「tari shirt展 ~タリ族の衣文化~」 展示補助資料 #3 「ムツミ商店」期
「ムツミ商店」期
その後、運と縁あってテキスタイル製造卸の会社に就職したタリ。覚えることも多かったが、生地にまみれながら夢中になって様々なことを吸収していった。
そんな入社したてのある日、電車の窓から見えていた洋裁教室のことをふと思い出した。最寄りの西宮北口駅前にあり、家からも徒歩5分程だ。すぐに見学に行き、ベテランらしい女性の先生と話しているうちに、むくむくと服をつくりたい気持ちが大きくなっていった。
その日から5年間、毎週末にその洋裁教室に通った。その時々の自分の作りたい服を考え、生地を買ってきて先生に教えてもらいながら一着一着作っていった。生地を先に見つけて、その生地で作りたい服を考えることもあれば、こういう服がつくりたいというイメージが先にあって生地を探すこともあった。
いろいろな生地屋さんで生地を買ったが、その中でも一番お気に入りだった店が船場センタービル内にある「ムツミ商店」。当時のタリの職場近くにあり、たまたま通りかかったのがきっかけだった。紳士服用の生地を扱う店で、初老の店主ひとりでひっそりと営んでいた。
そこにある生地は、一昔前にはオーダーメイドのスーツ等に仕立てられるためにたくさん出入りがあったのだろう。しかしタリがその店に訪れた頃にはそのようにしっかりした生地でオーダーメイドスーツを仕立てる人はめっきり減っていた。店内はいつも静か、生地も何十年も前のもの、といった感じがしてその空間だけ時間が止まっているかのようだった。
しかしそこにある生地たちは、年月を経ても風化しない堂々たる威厳のようなものを感じさせた。タリは、生地を見て触りながらその生地で作ったスーツやジャケットを想像するだけでも幸せな気持ちになっていた。
声をかけると奥から出てきてくれる店主(だいたい奥でTVを見ている)も、謎の人物(タリ)が何度も店に訪れ、嬉々として生地を選ぶことを喜んでくれた。タリはその店でイタリア製や日本製のウール地、イギリス製のツイードなどを厳選し購入、それらの生地を洋裁教室に持って行きジャケットやコート、ワンピースをたくさん作った。

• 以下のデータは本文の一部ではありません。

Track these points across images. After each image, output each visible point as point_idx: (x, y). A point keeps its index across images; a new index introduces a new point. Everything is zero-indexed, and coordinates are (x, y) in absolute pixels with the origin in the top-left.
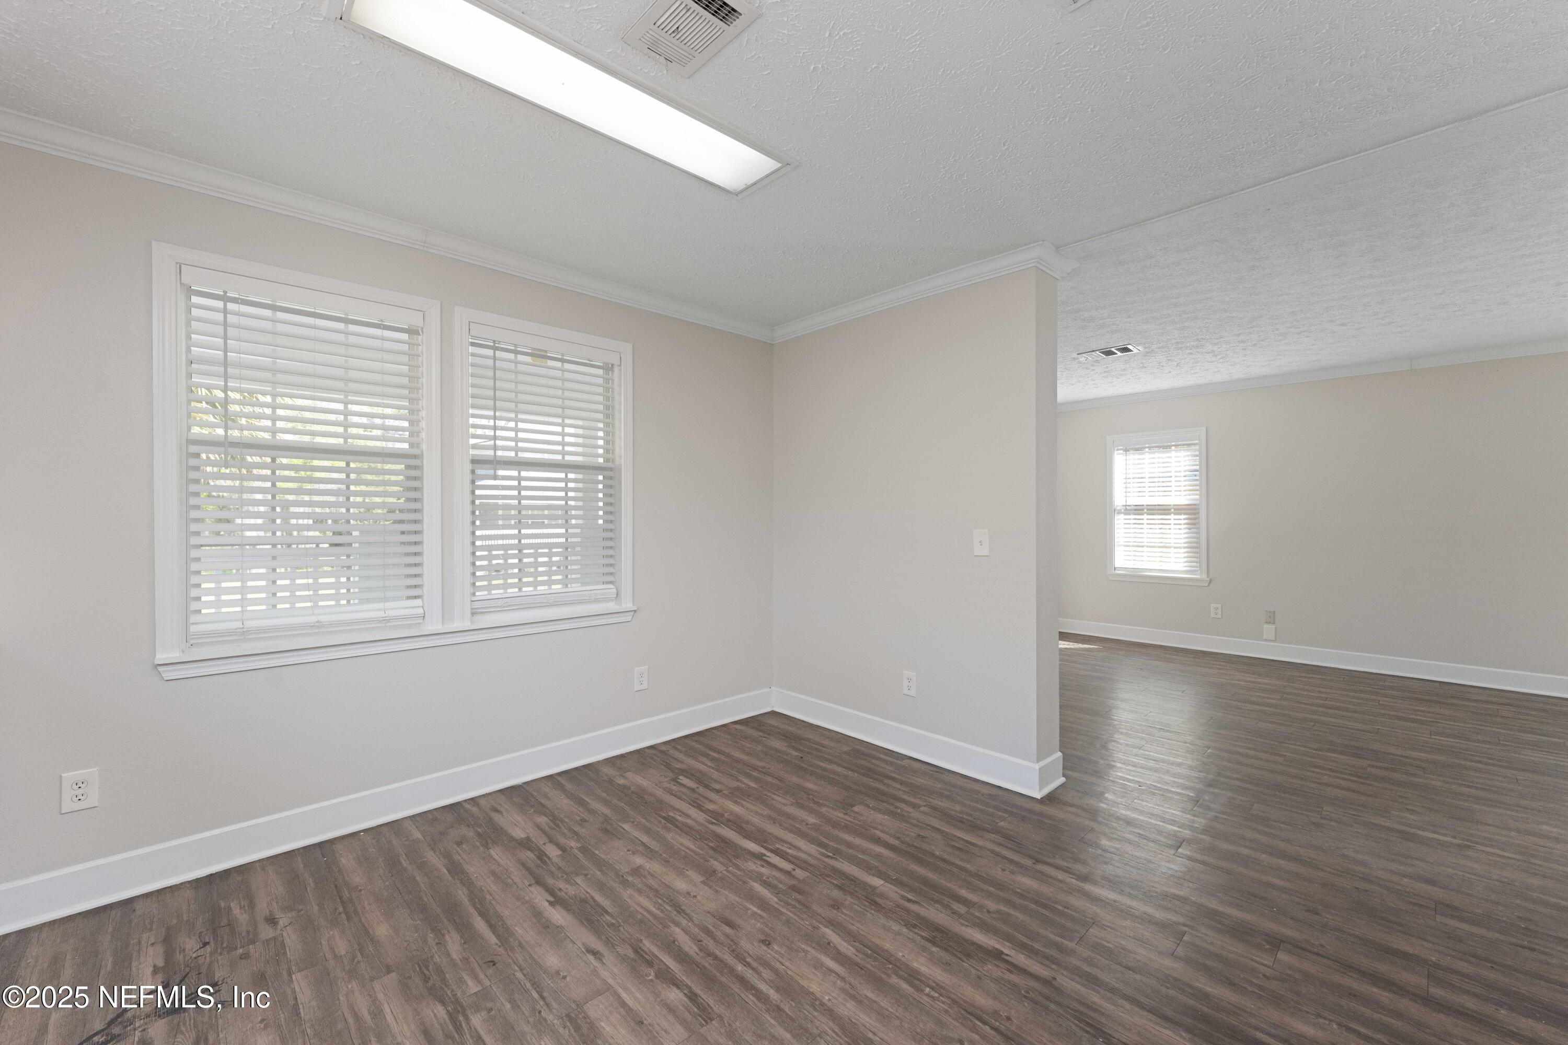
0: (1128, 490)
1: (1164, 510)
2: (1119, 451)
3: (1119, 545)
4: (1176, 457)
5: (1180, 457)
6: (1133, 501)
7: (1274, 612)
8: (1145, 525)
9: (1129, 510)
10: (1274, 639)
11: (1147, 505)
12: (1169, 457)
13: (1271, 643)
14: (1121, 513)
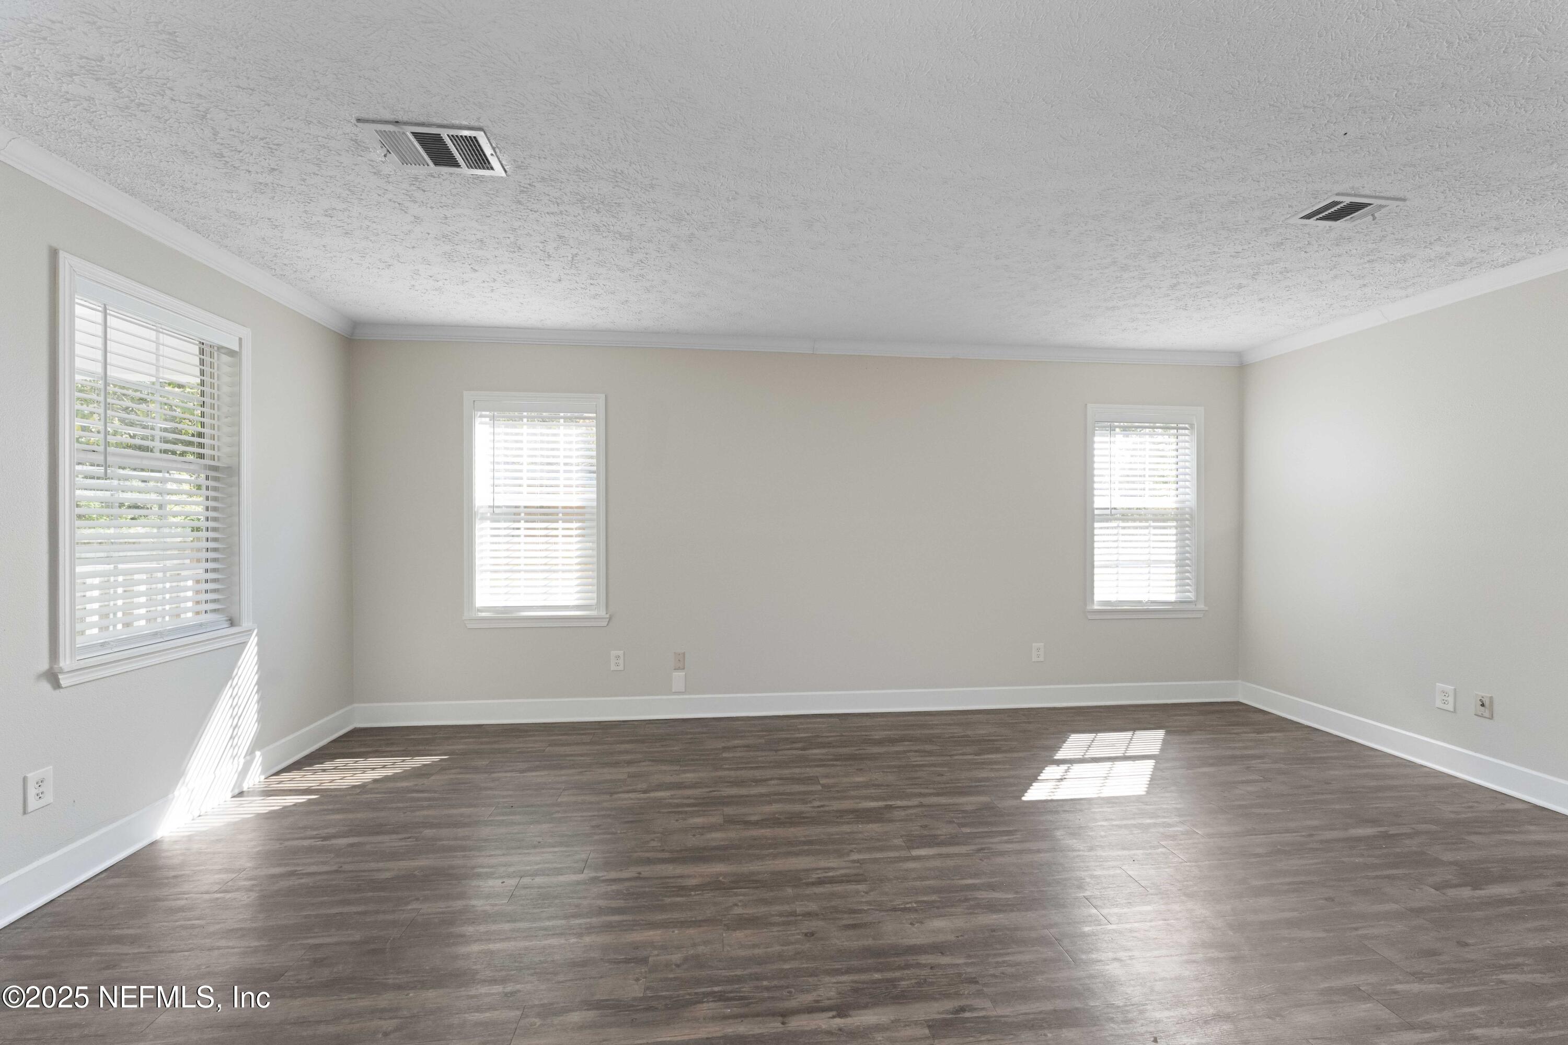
0: (497, 482)
1: (546, 514)
2: (483, 419)
3: (482, 571)
4: (565, 435)
5: (570, 435)
6: (505, 500)
7: (684, 654)
8: (522, 537)
9: (498, 514)
10: (684, 691)
11: (525, 507)
12: (555, 435)
13: (681, 697)
14: (487, 519)
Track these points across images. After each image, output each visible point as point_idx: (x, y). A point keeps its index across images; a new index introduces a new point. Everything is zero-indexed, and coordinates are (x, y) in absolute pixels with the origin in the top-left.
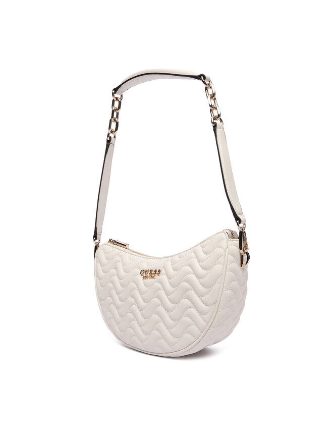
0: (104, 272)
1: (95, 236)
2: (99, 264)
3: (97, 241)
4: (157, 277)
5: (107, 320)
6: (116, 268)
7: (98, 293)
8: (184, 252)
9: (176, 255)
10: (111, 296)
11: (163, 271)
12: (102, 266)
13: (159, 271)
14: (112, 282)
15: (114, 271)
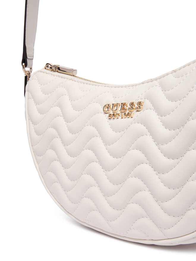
0: (41, 112)
1: (25, 61)
2: (32, 101)
3: (27, 69)
4: (135, 114)
5: (49, 185)
6: (60, 105)
7: (33, 143)
8: (184, 67)
9: (167, 74)
10: (53, 148)
11: (147, 103)
12: (37, 103)
13: (140, 103)
14: (55, 127)
15: (57, 110)
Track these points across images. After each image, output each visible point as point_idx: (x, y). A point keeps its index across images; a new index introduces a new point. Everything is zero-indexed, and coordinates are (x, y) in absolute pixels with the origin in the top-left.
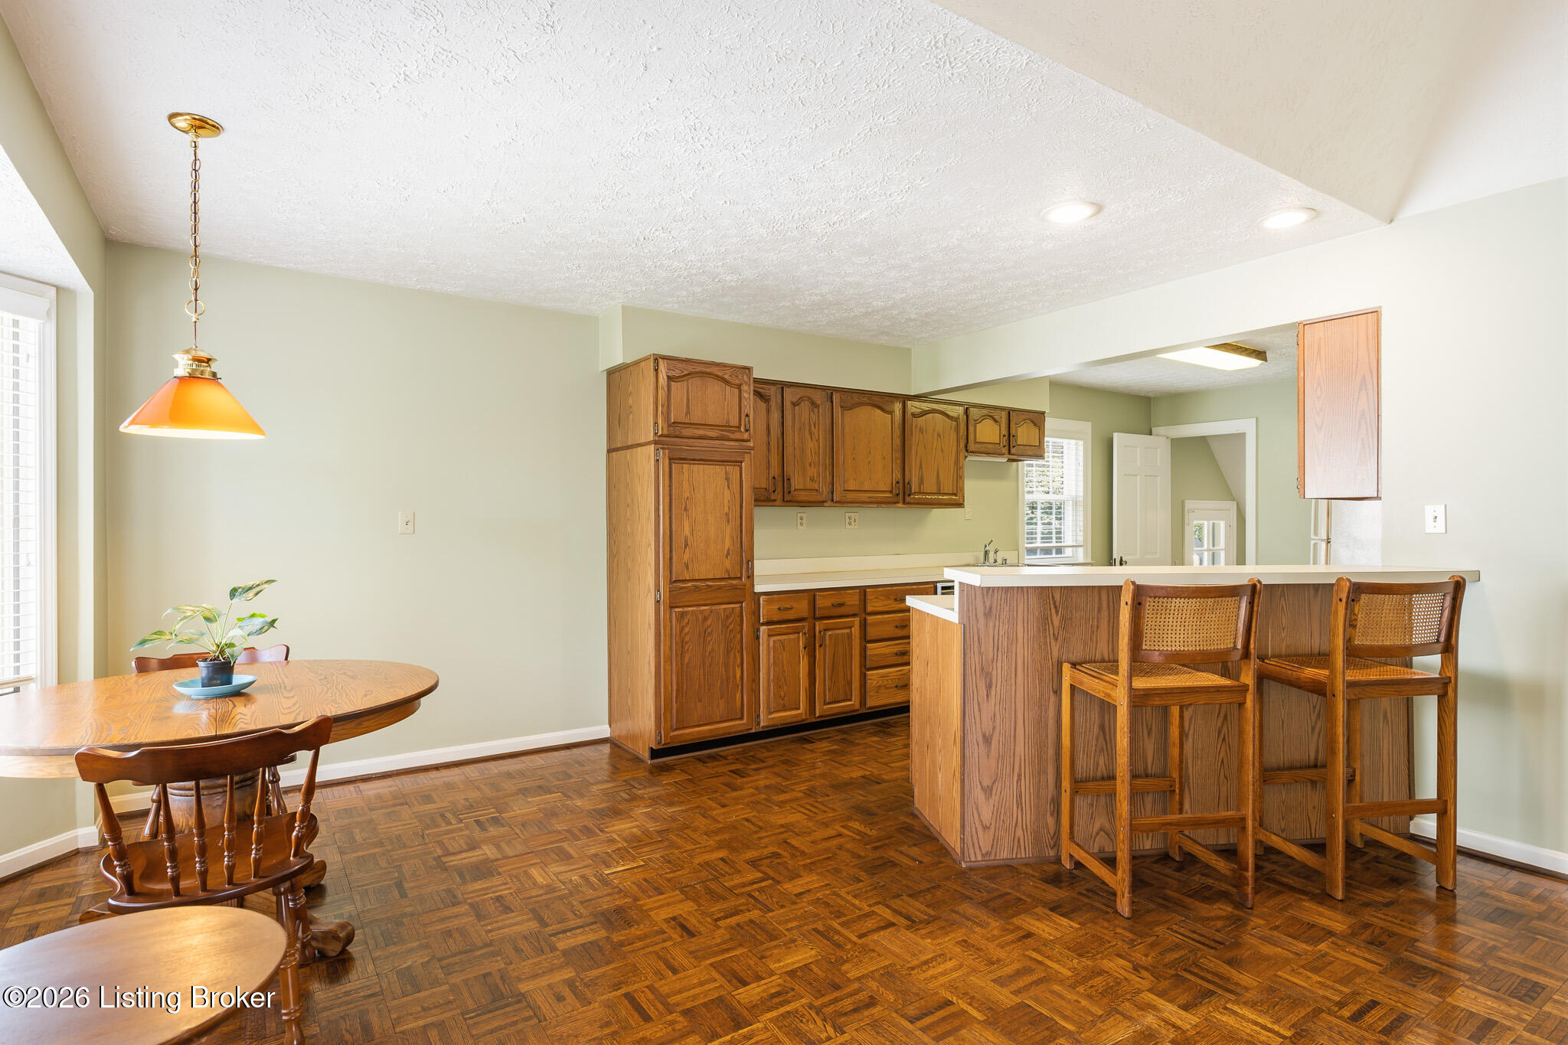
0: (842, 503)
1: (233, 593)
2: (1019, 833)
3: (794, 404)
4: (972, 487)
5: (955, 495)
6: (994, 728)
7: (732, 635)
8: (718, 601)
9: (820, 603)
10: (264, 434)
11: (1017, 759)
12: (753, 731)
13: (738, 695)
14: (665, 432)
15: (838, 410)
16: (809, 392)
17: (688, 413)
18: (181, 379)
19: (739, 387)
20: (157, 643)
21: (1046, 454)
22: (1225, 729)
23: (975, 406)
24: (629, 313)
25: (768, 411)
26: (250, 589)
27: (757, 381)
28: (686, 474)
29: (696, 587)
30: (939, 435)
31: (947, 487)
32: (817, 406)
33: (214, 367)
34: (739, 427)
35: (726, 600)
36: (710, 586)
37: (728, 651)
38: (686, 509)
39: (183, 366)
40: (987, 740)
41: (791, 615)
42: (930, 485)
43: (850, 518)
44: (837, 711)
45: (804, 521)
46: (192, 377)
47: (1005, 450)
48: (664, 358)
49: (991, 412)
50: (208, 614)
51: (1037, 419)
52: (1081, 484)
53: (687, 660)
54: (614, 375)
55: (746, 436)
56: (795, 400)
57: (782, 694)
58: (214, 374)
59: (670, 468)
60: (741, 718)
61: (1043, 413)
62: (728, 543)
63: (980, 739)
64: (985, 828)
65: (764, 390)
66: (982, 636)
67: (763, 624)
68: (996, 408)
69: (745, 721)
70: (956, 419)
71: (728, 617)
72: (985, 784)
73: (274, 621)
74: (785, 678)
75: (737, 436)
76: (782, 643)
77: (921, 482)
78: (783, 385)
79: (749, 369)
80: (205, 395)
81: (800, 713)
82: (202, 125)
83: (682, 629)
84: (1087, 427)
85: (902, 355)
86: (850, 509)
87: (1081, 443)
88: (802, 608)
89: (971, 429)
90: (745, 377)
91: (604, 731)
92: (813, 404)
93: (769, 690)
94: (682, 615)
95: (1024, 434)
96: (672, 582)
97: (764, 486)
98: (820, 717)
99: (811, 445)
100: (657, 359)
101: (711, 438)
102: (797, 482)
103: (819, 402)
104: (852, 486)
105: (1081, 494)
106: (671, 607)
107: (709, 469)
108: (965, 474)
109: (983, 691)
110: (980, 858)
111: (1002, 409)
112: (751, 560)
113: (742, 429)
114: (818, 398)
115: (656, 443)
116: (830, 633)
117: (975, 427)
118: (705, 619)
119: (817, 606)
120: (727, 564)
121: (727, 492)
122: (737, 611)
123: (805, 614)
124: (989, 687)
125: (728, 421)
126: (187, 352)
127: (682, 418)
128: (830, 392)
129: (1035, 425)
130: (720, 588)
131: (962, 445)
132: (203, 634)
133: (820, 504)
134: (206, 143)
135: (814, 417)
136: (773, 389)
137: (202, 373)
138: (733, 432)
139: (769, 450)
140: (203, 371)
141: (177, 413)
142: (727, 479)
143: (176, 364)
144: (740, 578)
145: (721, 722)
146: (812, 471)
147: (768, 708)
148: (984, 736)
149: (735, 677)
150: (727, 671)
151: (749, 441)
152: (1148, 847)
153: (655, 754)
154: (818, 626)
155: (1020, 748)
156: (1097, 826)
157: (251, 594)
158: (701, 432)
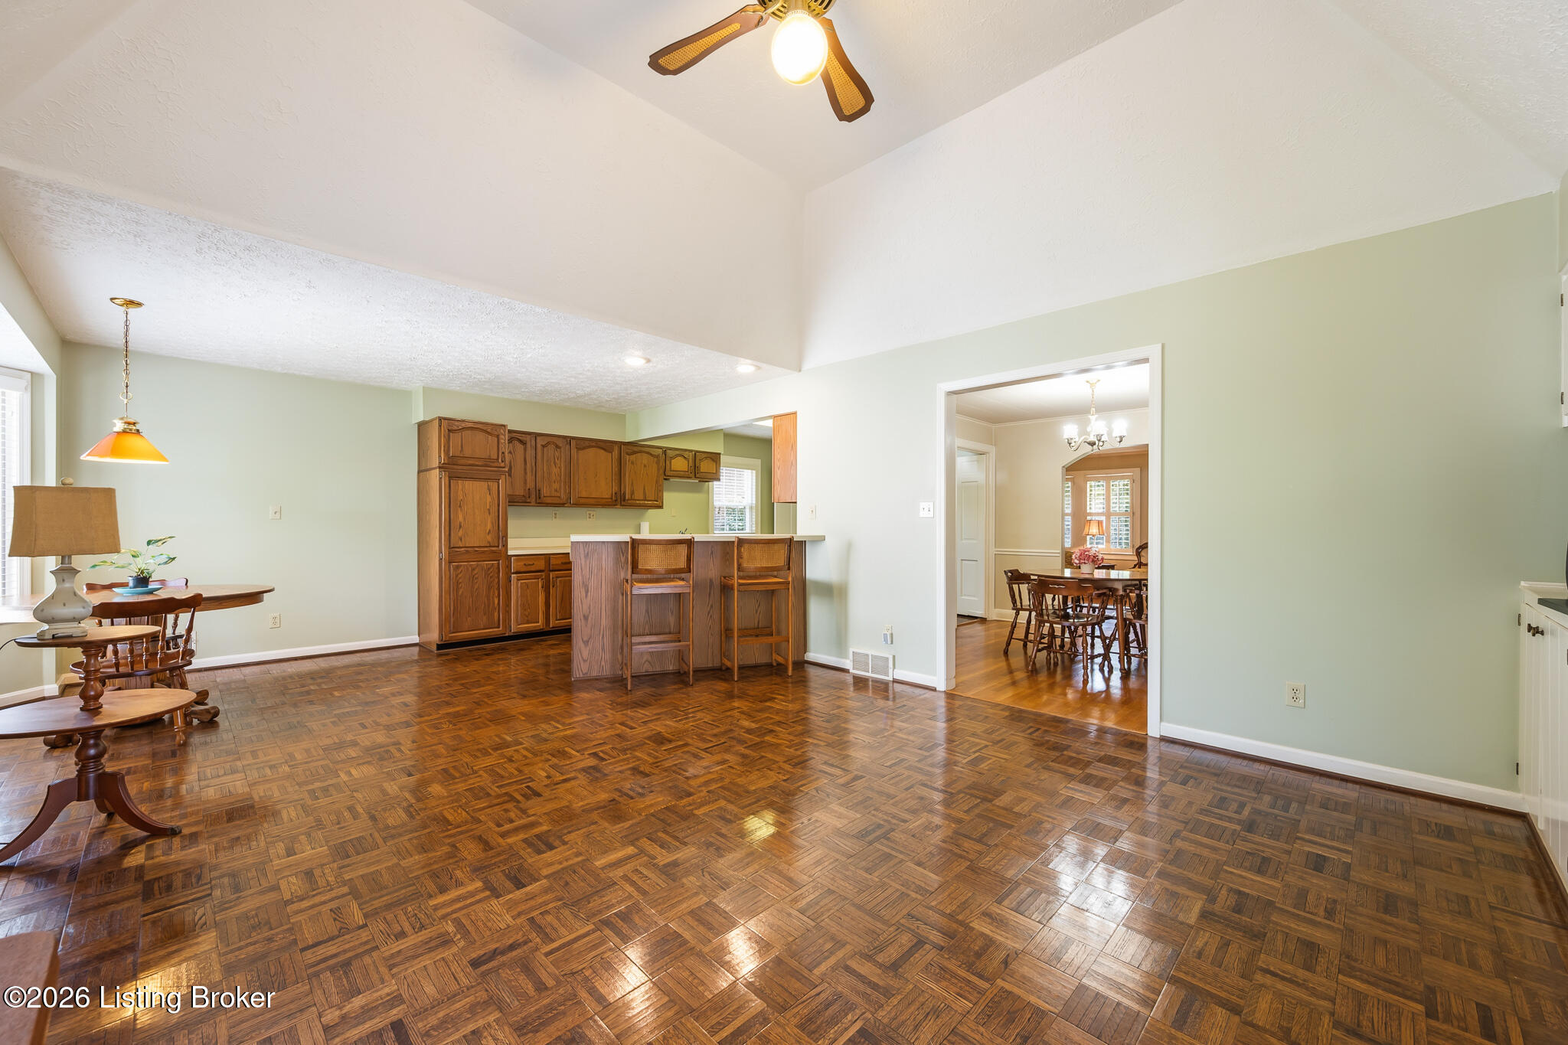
0: (577, 505)
1: (149, 543)
2: (603, 663)
3: (543, 446)
4: (668, 497)
5: (657, 501)
6: (590, 612)
7: (492, 579)
8: (484, 559)
9: (553, 562)
10: (167, 461)
11: (602, 627)
12: (507, 635)
13: (496, 614)
14: (446, 462)
15: (574, 451)
16: (554, 440)
17: (462, 450)
18: (118, 433)
19: (498, 436)
20: (103, 567)
21: (721, 477)
22: (711, 612)
23: (671, 449)
24: (428, 391)
25: (525, 450)
26: (159, 541)
27: (510, 431)
28: (460, 487)
29: (467, 551)
30: (645, 466)
31: (651, 495)
32: (560, 448)
33: (138, 427)
34: (498, 459)
35: (488, 559)
36: (476, 551)
37: (489, 588)
38: (460, 506)
39: (119, 426)
40: (586, 618)
41: (533, 568)
42: (638, 495)
43: (590, 514)
44: (566, 624)
45: (557, 515)
46: (124, 432)
47: (692, 475)
48: (445, 419)
49: (681, 453)
50: (134, 554)
51: (715, 458)
52: (754, 496)
53: (460, 593)
54: (422, 426)
55: (502, 465)
56: (543, 444)
57: (527, 613)
58: (138, 430)
59: (450, 482)
60: (499, 627)
61: (720, 454)
62: (489, 526)
63: (582, 618)
64: (585, 661)
65: (518, 438)
66: (583, 568)
67: (513, 573)
68: (686, 450)
69: (501, 629)
70: (657, 457)
71: (489, 569)
72: (585, 639)
73: (174, 558)
74: (529, 605)
75: (496, 464)
76: (527, 584)
77: (632, 493)
78: (536, 435)
79: (504, 426)
80: (132, 441)
81: (540, 625)
82: (131, 303)
83: (457, 576)
84: (758, 462)
85: (619, 418)
86: (590, 509)
87: (754, 472)
88: (541, 565)
89: (668, 462)
90: (502, 431)
91: (415, 639)
92: (557, 447)
93: (517, 610)
94: (457, 567)
95: (705, 466)
96: (450, 548)
97: (522, 494)
98: (553, 627)
99: (555, 470)
100: (440, 419)
101: (477, 466)
102: (545, 491)
103: (561, 445)
104: (584, 494)
105: (754, 502)
106: (450, 563)
107: (477, 484)
108: (664, 488)
109: (584, 594)
110: (582, 676)
111: (691, 451)
112: (506, 536)
113: (500, 461)
114: (560, 443)
115: (440, 468)
116: (560, 579)
117: (670, 463)
118: (473, 570)
119: (551, 563)
120: (489, 538)
121: (488, 497)
122: (496, 566)
123: (543, 568)
124: (587, 592)
125: (490, 456)
126: (122, 419)
127: (458, 454)
128: (568, 440)
129: (713, 460)
130: (483, 552)
131: (662, 471)
132: (130, 564)
133: (562, 505)
134: (133, 311)
135: (557, 454)
136: (529, 437)
137: (131, 430)
138: (493, 462)
139: (526, 473)
140: (132, 429)
141: (115, 451)
142: (489, 489)
143: (114, 425)
144: (498, 546)
145: (483, 629)
146: (556, 486)
147: (517, 620)
148: (584, 616)
149: (494, 603)
150: (488, 600)
151: (504, 467)
152: (671, 668)
153: (440, 647)
154: (552, 575)
155: (604, 622)
156: (645, 659)
157: (160, 543)
158: (470, 462)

この時期のタリは、仕事で世間の流行ファッションに関わる機会が多く、それはそれで楽しくはあったが、自分が本当に着たいと思う服はなかなか見つからなかった。それよりも、古くてもしっかり作られている素敵な生地で、自分の着たいと思う服をイメージし、下手でも自分の手で作って着ることに大きな喜びを見出していった。
この頃は、まだタリ族の衣文化ということは意識していなかったが、着たい服をイメージし生地を選び作ることも含めて衣服が好きなのだということに気づいた時期であった。